Rick Buckley, Estuary Youth/Black Bile 84

1.—10.2.19

Installation / Book Presentation
1.-10.2.2019 Besuch nach Vereinbarung / Visit upon request

Estuary Youth

Alongside the exhibition entitled: Estuary Youth, the artist will present the book publication Black Bile 84, which documents Rick Buckley’s 2015 exhibition and offsite project, Black Bile 84, presented at the end of the iconic Southend Pier and the Focal Point Gallery in the winter of 2015, which ruminates on the strange melancholia immanent to Southend-on-Sea and its outlying areas of the Thames Estuary. The Greek word for melancholy comes from that for black bile, ‘melas kholé’ – bad choler. The four humours were closely related to the idea of microcosm/macrocosm, patterning the four elements of the body to corresponding elements of the cosmos. Black bile corresponds to earth, which is notable given half of ‘Black Bile 84’ was out-posted into the deeply dredged Thames, the other half positioned safely in-land within a gallery, a microcosm and a macrocosm.

These intersections of reference to the artist’s youth, are played out in a light installation specifically conceived for L40, moves between the hallucinatory and the numinous, which include patterns from Brion Gysin’s Dreamachine that flit and layer the image.

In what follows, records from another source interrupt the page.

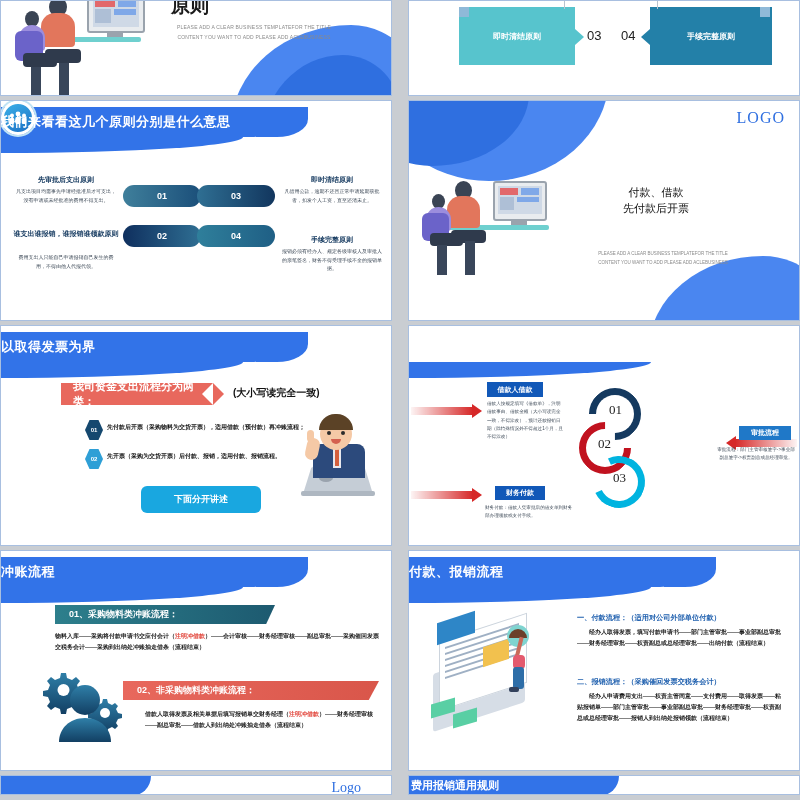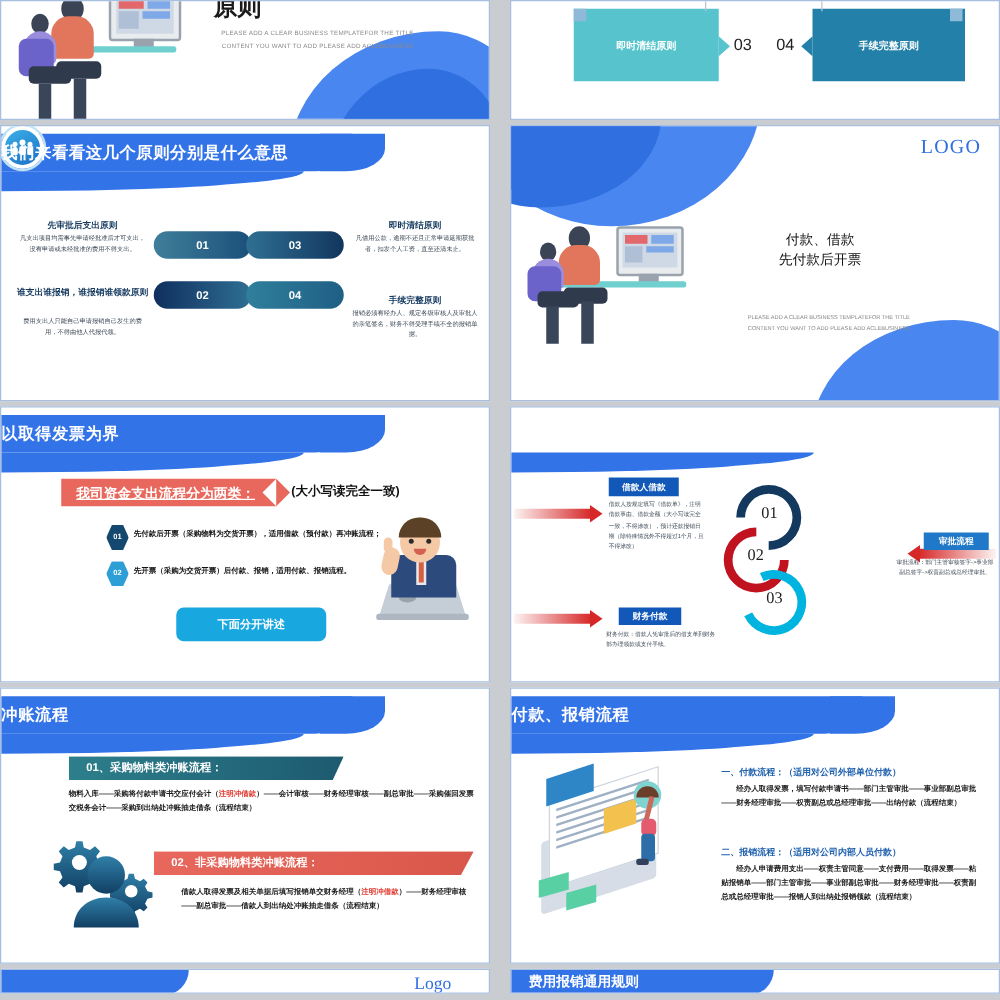--- a/index.html
+++ b/index.html
@@ -140,21 +140,21 @@
   .h-blue { position:absolute; font-size:7.2px; font-weight:bold; color:#1e5fae; }
   .p-blue { position:absolute; font-size:6px; color:#1a1a1a; line-height:1.85; font-weight:bold;}
 
   
   .b-blob { position:absolute; left:0; top:0; width:150px; height:20px;
             background:#3273e8; border-radius:0 0 40px 0;}
   .b-pale { position:absolute; left:60px; top:0; width:150px; height:20px;
             background:#dceaff; border-radius:0 0 40px 0; z-index:-1;}
   .b-logo { position:absolute; right:30px; top:4px; font-size:14px; color:#2f6fe0;
             font-family:"Liberation Serif", serif;}
-  .b-title{ position:absolute; left:14px; top:2px; color:#fff; font-size:11px; font-weight:bold;}
+  .b-title{ position:absolute; left:2px; top:2px; color:#fff; font-size:11px; font-weight:bold;}
 </style>
 </head>
 <body>
 
 <div class="grid">
 
   <div class="slide cut-top">
     <div class="s1-blob"></div>
     <div class="s1-blob2"></div>
 
@@ -278,21 +278,21 @@
       <div style="position:absolute;left:56px;top:140px;width:10px;height:34px;background:#39465a;"></div>
     </div>
   </div>
 
   <div class="slide">
     <div class="banner">
       <span class="banner-title">以取得发票为界</span>
     </div>
     <div class="banner-wave"></div>
 
-    <div class="redribbon" style="left:48px;top:57px;width:172px;text-decoration:underline;">
+    <div class="redribbon" style="left:60px;top:57px;width:152px;">
       <span>我司资金支出流程分为两类：</span>
     </div>
     <div style="position:absolute;left:232px;top:60px;font-size:10px;font-weight:bold;color:#111;">(大小写读完全一致)</div>
 
     <div class="hexnum" style="left:84px;top:94px;background:#15486f;">01</div>
     <div style="position:absolute;left:106px;top:97px;width:275px;font-size:6px;font-weight:bold;color:#111;">先付款后开票（采购物料为交货开票），适用借款（预付款）再冲账流程；</div>
 
     <div class="hexnum" style="left:84px;top:123px;background:#2e9fd6;">02</div>
     <div style="position:absolute;left:106px;top:126px;width:275px;font-size:6px;font-weight:bold;color:#111;">先开票（采购为交货开票）后付款、报销，适用付款、报销流程。</div>
 
@@ -418,21 +418,21 @@
       <div style="position:absolute;left:104px;top:104px;width:12px;height:14px;background:#e45a6e;border-radius:4px;"></div>
       <div style="position:absolute;left:104px;top:116px;width:11px;height:22px;background:#2e6ea8;border-radius:3px;"></div>
       <div style="position:absolute;left:100px;top:136px;width:10px;height:5px;background:#33415c;border-radius:2px;"></div>
       <div style="position:absolute;left:22px;top:150px;width:24px;height:14px;background:#59cfa4;transform:skewY(-16deg);"></div>
       <div style="position:absolute;left:44px;top:160px;width:24px;height:14px;background:#59cfa4;transform:skewY(-16deg);"></div>
     </div>
 
     <div class="h-blue" style="left:168px;top:62px;">一、付款流程：（适用对公司外部单位付款）</div>
     <div class="p-blue" style="left:168px;top:76px;width:208px;text-indent:12px;">经办人取得发票，填写付款申请书——部门主管审批——事业部副总审批——财务经理审批——权责副总或总经理审批——出纳付款（流程结束）</div>
 
-    <div class="h-blue" style="left:168px;top:126px;">二、报销流程：（适用对公司内部人员付款）</div>
+    <div class="h-blue" style="left:168px;top:126px;">二、报销流程：（采购催回发票交税务会计）</div>
     <div class="p-blue" style="left:168px;top:140px;width:208px;text-indent:12px;">经办人申请费用支出——权责主管同意——支付费用——取得发票——粘贴报销单——部门主管审批——事业部副总审批——财务经理审批——权责副总或总经理审批——报销人到出纳处报销领款（流程结束）</div>
   </div>
 
   <div class="slide cut-bottom">
     <div class="b-pale"></div>
     <div class="b-blob"></div>
     <div class="b-logo">Logo</div>
   </div>
 
   <div class="slide cut-bottom">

A search for the end of the world is inherent to the wish for glimpses of the marvellous, and with an interest in Gysin’s Dreamachine led the artist, during his time at Southend Technical College (just recently demolished), to trip visions of fairy liquid cascading out of Southend’s civic fountain, in a mixture of correspondences, hallucinogens and alternative influences. The Dreamachine attempted to recreate an ancient stroboscopic technique which, by using a flickering light device, induced patterns on the closed eyelids. This machine, also a relic of a certain phase of twentieth-century counter-culture, is in some ways a modern reversion to myth. Appropriately, of the Dreamachine, William Burroughs wrote: ‘We must storm the citadels of enlightenment. The means are at hand.’ Gysin had spoken of a visionary experience of flickering sunlight flashing sporadically through forest trees one afternoon, prevailing upon him to produce the machine. Again, light provides the means to ‘make the ghosts walk in public’.

Through his materialisations, the artist hints at this chaos just beyond peripheral vision: a sunless sea and a flash of light on the eyelids that portend strange visions in the estuary. As Marlow says in Conrad’s ‘Heart of Darkness’ (1899), as their ship passes the Essex marshes, ‘we live in the flicker’.